Dans le prolongement de la question précédente, quels sont les rôles que vous aimeriez aborder et ajouter à votre répertoire qui comprend quelques 22 rôles à l’heure actuelle?
Il y aura Desdémona, pour l’année Verdi, qui sera la transition naturelle après La Traviata. Je pense que ce rôle correspond davantage à ma voix que celui de Violetta. Parmi les nouveaux rôles, si je peux me permettre, Rusalka (Rusalka) de Dvořák. Il est vrai que je l’ai déjà chanté mais c’était pendant la Covid et nous avons fini par faire un film et ne l’avons pas chanté en public. Ensuite, il y aura Ïolanta de Tchaïkovski. J’ajoute petit à petit. À chaque saison, soit je n’ai pas de nouveau rôle, soit il n’y en a qu’un seul, ce qui me permet de me préparer sereinement pour le rôle. Par exemple, pour la saison prochaine, il y aura des rôles que je n’ai pas chantés depuis longtemps, comme Fiordiligi (Cosi fan tutte), que je devrai redécouvrir. C’est une saison intéressante, car il y aura Fiordiligi, Alice Ford, que j’ai déjà chantée mais que je devrai redécouvrir, et Tatiana (Eugène Onéguine), que j’ai chantée à de nombreuses reprises. Une œuvre très intéressante est attendue à Paris, sous la baguette de Semyon Bychkov. Ensuite, il y aura de nouveau La Traviata à Montpellier. C’est intéressant, maintenant que j’ai mis Violetta de côté pour un moment, je sens que le moment est venu de lui accorder un peu de repos, car je me suis beaucoup investie en elle pendant des mois. Et ensuite, je suis sûre qu’elle se développera au maximum. Ensuite, il y aura Rusalka et Desdémone, Ïolanta, etc. Je présente mes projets pour les deux ou trois prochaines années. C’est déjà beaucoup de travail. Les rôles augmenteront petit à petit. Pour certains, je pense que je refuse sagement, car j’aimerais beaucoup interpréter Madama Butterfly, mais je pense qu’en attendant un peu plus longtemps, le résultat sera bien meilleur. On me l’a proposé deux ou trois fois, mais j’ai sagement refusées. Dans notre profession, on dit non, plus qu’on accepte parfois, car il faut choisir son répertoire avec intelligence, et je pense que ce n’est pas parce qu’on a chanté un rôle une fois qu’on le maîtrise parfaitement. Il est bien plus intéressant de développer un rôle qu’on a déjà chanté de nombreuses fois, mais c’est aussi très intéressant d’aborder une nouvelle partition et de découvrir un nouvel héros, un nouveau rôle sous un angle nouveau.
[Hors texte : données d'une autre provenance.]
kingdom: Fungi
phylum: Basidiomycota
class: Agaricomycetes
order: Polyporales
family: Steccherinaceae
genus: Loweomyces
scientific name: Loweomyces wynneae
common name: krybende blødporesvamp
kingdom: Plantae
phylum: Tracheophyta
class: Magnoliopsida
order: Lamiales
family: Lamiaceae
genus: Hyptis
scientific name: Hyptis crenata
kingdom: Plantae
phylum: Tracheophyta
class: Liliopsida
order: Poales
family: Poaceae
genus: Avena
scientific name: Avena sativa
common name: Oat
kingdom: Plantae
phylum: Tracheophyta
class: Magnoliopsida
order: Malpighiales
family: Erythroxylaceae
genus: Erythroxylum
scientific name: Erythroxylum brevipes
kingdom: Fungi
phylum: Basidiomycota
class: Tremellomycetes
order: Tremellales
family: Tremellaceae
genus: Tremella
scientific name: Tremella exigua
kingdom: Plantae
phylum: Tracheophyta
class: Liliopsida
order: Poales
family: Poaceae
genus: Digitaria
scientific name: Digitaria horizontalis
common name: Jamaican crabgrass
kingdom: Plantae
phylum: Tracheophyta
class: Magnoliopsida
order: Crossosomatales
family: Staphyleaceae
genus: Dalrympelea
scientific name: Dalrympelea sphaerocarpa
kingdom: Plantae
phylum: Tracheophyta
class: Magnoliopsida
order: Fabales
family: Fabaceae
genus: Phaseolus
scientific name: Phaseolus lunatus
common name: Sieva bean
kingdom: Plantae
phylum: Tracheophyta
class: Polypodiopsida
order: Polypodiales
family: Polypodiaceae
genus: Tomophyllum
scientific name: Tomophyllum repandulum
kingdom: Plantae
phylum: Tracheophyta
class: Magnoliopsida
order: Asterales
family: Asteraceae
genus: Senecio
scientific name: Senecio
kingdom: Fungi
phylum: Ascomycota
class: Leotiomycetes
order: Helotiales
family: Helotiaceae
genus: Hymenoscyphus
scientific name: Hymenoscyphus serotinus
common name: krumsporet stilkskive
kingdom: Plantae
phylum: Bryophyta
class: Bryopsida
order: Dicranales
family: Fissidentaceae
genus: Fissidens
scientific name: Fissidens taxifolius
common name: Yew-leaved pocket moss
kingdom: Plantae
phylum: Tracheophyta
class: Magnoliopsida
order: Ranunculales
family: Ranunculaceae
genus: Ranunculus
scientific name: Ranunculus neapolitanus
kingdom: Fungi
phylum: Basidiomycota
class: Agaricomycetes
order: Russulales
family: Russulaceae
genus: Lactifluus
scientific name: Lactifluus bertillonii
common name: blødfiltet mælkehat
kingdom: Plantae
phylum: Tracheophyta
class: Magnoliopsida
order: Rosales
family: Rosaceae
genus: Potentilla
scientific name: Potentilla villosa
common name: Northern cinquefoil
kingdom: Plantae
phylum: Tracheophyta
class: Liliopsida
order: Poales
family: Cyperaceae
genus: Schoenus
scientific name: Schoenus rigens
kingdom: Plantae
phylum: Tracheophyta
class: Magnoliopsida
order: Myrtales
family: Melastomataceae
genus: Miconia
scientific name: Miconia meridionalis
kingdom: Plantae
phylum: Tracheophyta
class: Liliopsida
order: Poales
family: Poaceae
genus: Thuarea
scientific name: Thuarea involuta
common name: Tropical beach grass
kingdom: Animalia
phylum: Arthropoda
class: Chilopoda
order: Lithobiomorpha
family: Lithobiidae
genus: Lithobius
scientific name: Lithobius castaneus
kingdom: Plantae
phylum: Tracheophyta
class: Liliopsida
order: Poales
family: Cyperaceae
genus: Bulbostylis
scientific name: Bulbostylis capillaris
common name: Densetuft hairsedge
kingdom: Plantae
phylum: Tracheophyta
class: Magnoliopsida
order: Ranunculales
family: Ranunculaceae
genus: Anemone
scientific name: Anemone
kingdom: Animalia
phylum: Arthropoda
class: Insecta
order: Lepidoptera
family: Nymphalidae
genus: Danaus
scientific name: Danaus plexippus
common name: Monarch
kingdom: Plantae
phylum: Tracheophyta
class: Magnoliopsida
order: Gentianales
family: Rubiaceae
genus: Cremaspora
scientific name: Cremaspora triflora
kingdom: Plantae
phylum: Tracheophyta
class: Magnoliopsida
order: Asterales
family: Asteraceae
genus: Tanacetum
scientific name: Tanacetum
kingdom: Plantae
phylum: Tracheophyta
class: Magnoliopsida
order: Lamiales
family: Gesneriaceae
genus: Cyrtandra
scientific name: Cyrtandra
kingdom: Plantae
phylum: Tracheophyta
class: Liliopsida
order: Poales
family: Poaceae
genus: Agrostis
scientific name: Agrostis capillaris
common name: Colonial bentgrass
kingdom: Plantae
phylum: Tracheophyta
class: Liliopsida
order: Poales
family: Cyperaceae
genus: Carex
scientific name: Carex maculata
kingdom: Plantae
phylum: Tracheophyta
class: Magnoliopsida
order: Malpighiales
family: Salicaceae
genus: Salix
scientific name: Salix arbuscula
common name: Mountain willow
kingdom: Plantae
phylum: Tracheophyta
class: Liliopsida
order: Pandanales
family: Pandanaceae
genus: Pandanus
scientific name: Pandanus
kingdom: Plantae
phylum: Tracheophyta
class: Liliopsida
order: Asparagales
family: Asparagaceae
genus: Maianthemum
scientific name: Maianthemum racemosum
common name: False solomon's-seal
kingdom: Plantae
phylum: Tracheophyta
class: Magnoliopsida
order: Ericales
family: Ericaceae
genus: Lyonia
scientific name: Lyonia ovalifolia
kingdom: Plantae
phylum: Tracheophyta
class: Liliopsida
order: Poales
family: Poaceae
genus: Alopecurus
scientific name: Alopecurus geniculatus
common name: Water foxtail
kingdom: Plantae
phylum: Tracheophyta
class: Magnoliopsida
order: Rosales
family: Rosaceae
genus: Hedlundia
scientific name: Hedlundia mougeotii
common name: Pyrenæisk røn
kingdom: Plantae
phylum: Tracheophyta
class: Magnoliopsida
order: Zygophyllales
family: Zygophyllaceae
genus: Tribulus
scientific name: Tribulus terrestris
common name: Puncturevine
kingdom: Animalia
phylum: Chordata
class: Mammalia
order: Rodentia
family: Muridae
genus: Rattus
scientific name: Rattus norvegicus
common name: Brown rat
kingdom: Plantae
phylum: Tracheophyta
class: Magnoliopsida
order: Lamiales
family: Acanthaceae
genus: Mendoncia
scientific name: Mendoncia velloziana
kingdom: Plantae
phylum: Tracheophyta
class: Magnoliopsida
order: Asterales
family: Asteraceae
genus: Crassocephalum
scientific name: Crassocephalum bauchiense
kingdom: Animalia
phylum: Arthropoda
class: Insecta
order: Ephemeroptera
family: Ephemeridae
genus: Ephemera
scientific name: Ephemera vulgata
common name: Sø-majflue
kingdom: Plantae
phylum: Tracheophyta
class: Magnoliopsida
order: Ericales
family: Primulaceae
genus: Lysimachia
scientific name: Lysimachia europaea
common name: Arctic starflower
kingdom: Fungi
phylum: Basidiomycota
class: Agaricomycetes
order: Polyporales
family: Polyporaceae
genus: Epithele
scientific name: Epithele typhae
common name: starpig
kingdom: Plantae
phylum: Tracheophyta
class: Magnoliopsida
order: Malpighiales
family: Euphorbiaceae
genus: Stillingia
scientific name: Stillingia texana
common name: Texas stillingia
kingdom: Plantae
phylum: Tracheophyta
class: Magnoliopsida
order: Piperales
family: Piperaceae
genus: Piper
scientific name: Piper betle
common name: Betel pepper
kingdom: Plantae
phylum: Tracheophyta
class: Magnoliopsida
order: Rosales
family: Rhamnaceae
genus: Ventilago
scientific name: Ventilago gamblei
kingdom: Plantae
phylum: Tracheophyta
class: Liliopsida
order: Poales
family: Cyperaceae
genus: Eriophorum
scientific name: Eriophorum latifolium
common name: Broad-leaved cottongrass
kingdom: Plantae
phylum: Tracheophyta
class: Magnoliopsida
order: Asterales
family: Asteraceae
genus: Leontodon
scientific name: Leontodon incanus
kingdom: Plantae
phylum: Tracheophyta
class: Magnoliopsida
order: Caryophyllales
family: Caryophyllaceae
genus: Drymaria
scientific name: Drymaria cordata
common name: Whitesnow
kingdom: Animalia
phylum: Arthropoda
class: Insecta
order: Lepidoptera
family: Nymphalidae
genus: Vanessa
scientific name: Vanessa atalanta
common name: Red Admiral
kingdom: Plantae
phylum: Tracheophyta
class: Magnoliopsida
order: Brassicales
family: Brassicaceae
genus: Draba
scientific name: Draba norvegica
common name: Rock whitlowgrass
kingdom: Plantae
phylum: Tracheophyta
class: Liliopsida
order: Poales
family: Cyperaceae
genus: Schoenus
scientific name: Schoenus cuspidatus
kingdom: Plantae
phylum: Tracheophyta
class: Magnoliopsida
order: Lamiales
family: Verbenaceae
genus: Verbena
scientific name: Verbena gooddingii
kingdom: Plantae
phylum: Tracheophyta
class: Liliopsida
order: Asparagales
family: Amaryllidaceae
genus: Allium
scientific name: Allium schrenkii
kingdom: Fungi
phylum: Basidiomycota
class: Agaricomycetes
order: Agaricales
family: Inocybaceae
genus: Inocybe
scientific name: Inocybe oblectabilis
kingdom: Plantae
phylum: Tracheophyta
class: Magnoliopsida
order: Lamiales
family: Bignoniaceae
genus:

En conclusion, quelques mots à l’attention des mélomanes arméniens qui vous apprécient et qui vous suivent depuis vos débuts mais aussi aux lecteurs de notre journal Artzakank?
Je tiens à exprimer ma profonde gratitude aux journalistes d’Artzakank pour leur attention et leurs questions intéressantes. Je me produis à Genève toujours avec une grande joie, comme si c’était chez moi. J’espère y retourner bientôt et rendre mes compatriotes fiers. Merci!